** Exercise **
Please work out how many lines include the word "equal" in the entries, and reply with only the count.

=====

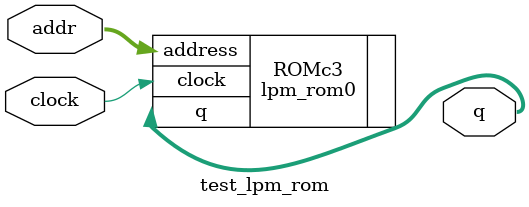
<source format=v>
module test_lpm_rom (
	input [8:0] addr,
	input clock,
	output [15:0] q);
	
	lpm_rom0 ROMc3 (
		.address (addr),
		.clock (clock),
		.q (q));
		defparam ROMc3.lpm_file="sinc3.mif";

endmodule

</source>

=====

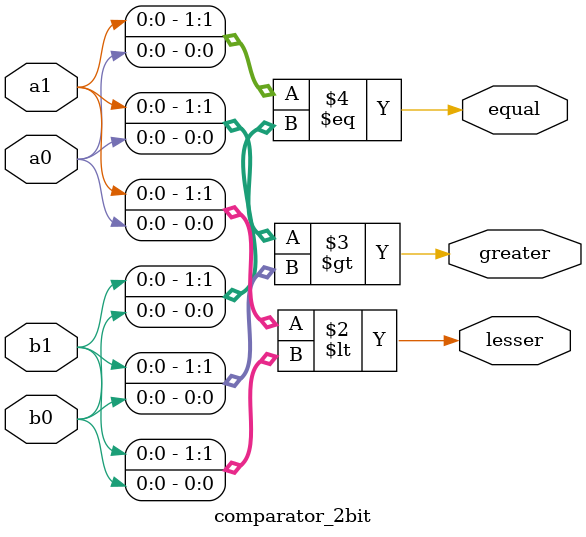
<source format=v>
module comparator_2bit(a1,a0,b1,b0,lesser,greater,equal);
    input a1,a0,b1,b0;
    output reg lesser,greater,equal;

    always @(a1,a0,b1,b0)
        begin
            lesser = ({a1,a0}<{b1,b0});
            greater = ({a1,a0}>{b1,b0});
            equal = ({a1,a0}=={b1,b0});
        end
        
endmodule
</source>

=====

** Written response **
3